> [TASK OBJECTIVE]:
After locating the line with "left knee: (445, 219)" in the entries below, output it and each following line up to and including the line with "left shoulder: (326, 310)", exactly and without pictures.

(Named joint coordinates)
□ □ □ □ □ □ □

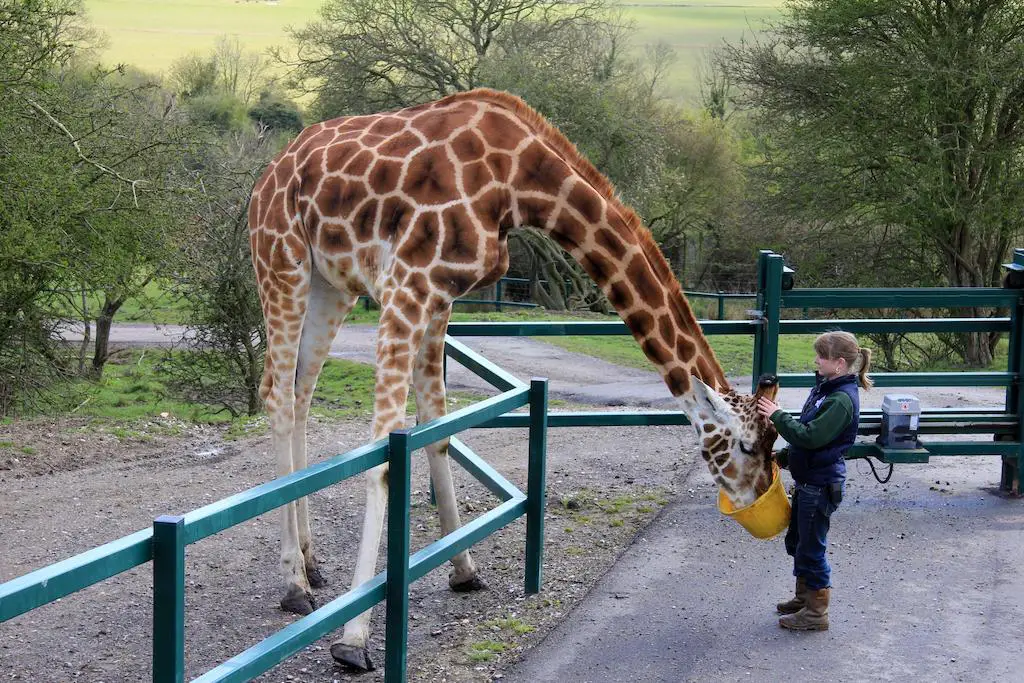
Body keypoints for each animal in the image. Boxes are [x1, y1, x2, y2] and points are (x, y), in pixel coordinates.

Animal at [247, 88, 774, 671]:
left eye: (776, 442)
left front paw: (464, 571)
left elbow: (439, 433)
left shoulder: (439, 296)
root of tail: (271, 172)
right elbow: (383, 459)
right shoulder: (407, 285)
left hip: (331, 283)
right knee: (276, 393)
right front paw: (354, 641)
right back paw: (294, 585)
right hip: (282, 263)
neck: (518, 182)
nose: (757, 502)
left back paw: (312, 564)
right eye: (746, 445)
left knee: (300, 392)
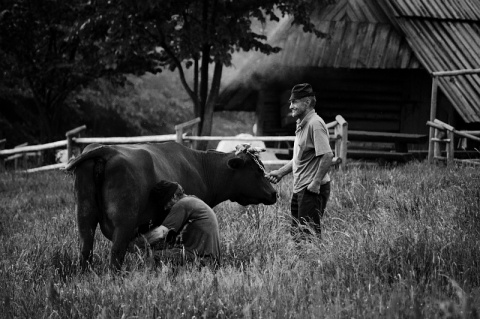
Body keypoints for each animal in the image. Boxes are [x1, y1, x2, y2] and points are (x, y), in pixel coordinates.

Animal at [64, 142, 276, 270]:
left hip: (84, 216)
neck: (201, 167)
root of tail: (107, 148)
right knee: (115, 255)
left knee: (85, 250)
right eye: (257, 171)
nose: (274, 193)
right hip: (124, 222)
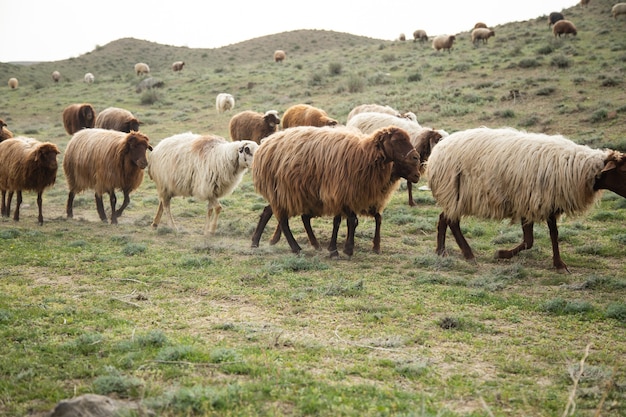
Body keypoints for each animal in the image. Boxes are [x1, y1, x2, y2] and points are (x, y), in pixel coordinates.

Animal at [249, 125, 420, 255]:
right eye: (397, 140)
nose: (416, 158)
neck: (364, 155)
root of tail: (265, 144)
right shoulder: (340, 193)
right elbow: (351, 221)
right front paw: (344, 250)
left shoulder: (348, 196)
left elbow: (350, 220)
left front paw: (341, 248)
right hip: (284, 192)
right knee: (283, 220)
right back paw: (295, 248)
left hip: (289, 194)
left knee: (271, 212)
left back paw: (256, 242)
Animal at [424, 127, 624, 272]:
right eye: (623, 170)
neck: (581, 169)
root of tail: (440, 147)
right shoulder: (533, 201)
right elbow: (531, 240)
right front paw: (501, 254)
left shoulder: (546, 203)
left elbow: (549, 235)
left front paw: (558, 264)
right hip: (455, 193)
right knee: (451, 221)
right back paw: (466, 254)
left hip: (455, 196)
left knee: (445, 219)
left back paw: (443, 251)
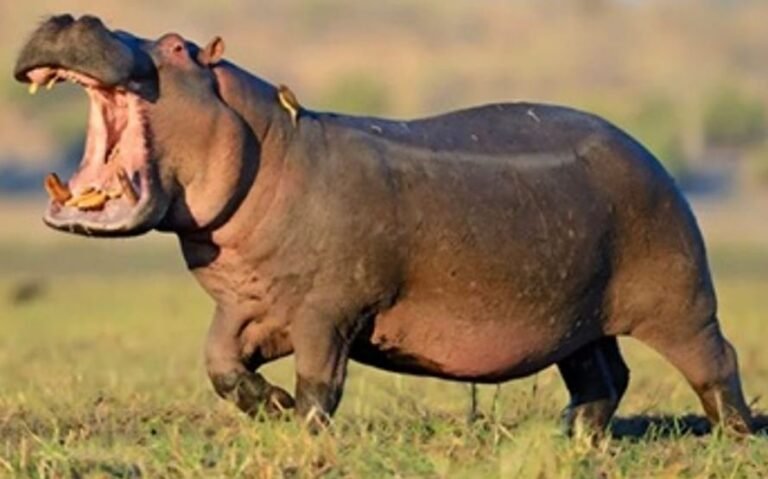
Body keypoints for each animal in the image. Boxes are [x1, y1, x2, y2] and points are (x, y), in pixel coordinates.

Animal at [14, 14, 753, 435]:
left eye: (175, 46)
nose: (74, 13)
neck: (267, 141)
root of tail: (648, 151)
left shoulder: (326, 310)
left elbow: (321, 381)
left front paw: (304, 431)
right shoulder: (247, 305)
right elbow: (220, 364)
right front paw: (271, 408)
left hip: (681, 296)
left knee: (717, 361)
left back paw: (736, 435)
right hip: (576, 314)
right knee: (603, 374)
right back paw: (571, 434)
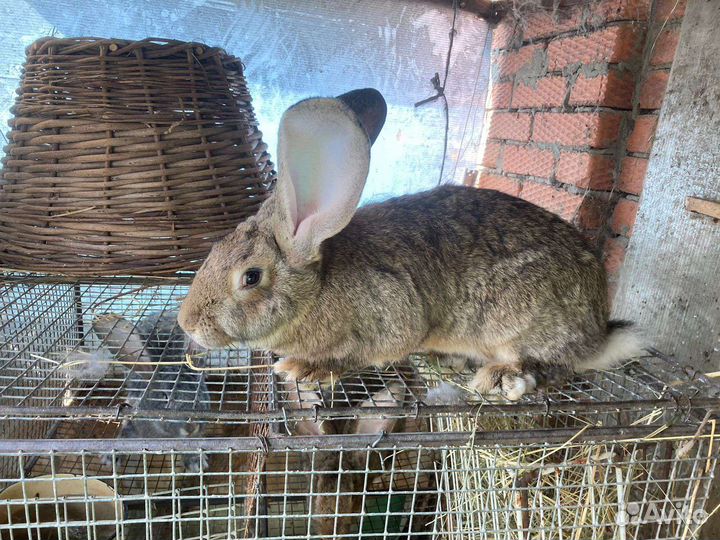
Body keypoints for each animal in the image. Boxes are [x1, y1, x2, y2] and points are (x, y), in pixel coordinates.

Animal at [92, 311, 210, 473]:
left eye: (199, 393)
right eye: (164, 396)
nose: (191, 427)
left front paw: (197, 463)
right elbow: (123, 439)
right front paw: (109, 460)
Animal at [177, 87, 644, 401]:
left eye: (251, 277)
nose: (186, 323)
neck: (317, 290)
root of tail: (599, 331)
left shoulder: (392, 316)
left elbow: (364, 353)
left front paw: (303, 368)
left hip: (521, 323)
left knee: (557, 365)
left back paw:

□ □ □ □ □ □ □

> [TASK SOLUTION]:
left knee: (445, 219)
left back paw: (443, 251)
Body keypoints for each animal in the image. Boxes are [x1, y1, x2, y2] and points are (x, y), in pixel coordinates.

Animal at [14, 14, 753, 435]:
left eye: (175, 46)
nose: (74, 13)
neck: (267, 141)
root of tail: (648, 151)
left shoulder: (326, 310)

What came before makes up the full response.